What to work on
Please answer these questions from the parenting advice post below:
(a) What two wake-up times does the writer suggest as an example?
(b) How long was the writer's husband deployed?
(c) What price per ticket does the writer give for flying to or from the US?

Selected text
::::::::::

I agree with the other posts about taking a step back to examine your priorities. Our children are home for such a short time - I hope you can adjust your life to enjoy this precious time with your little girl.

Have you tried waking up early and staying up late? For example, if you wake up at 4:30 or 5 and do school work for at least 2 hours until your daughter wakes up and then do another 2 or more hours once she is in bed for the night that adds up to at least 4-5 hours a day that you can fully concentrate on your school work and not have to worry about your daughter's needs. If she takes a nap, then you can do more work then. I would definitely recommend cutting your class load to fit into your life right now - education is important, but so is your lasting relationship with your child which is something you obviously care about.

I know getting up early and staying up late is difficult, but I speak from experience. My husband is military and was deployed for 5 months while I was living at our base in Turkey with our two children - 7 months and 2 years. I had absolutely no options for child care and had to take care of my nursing baby and rambunctious toddler all while picking up the slack left by my husband's absence. Also during this time I was opening up an online buisness. Neither I nor our families could afford to fly to or from the US at $2,000 a ticket so I was literally all alone except for some friends but all of them were going through the same thing. The only way I could manage our lives during that time was to get up early and stay up a little later and to do my work during their nap time. I was tired and took my rest when I needed it and, sure, I wore out our Baby Einstein dvds but I still made a point to sit and have good quality time with them. Just make sure the TV is OFF and you hold her and tell her how much you love her. While you do mundane tasks like laundry, light cleaning and cooking you can involve your daughter. This will help her feel included and you will get things done as well. Your actions will speak volumes to her.

::::::::::

Provided data
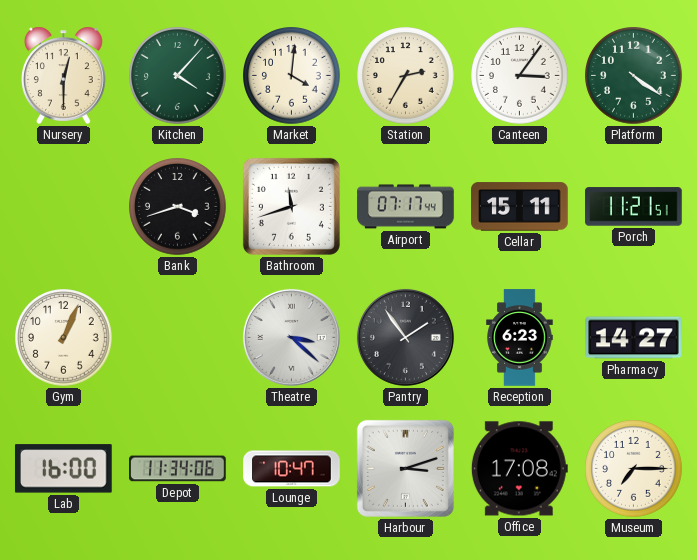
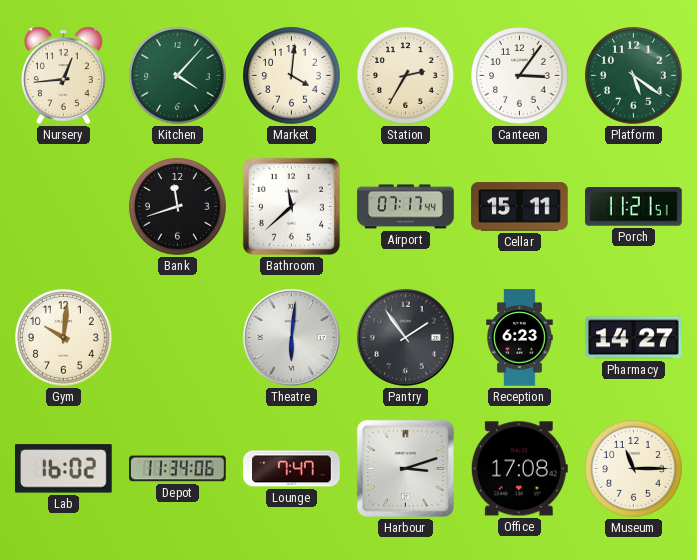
Nursery: 12:30 -> 12:44
Platform: 4:21 -> 5:21
Bank: 3:42 -> 11:42
Bathroom: 11:42 -> 11:38
Gym: 1:04 -> 10:01
Theatre: 3:22 -> 6:01
Lab: 16:00 -> 16:02
Lounge: 10:47 -> 7:47
Museum: 7:15 -> 11:15
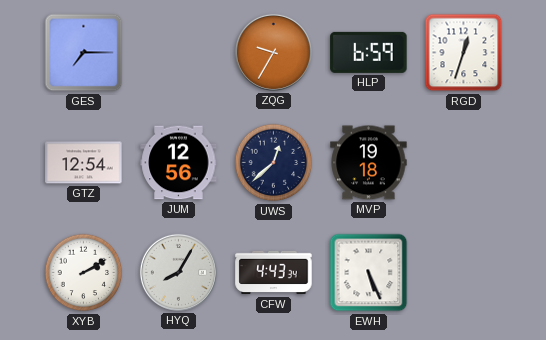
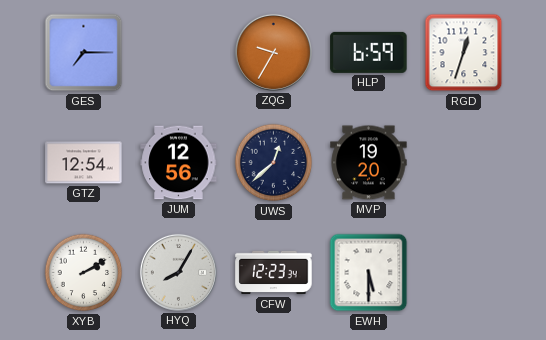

::::::::::

Response
(a) 4:30 or 5
(b) 5 months
(c) $2,000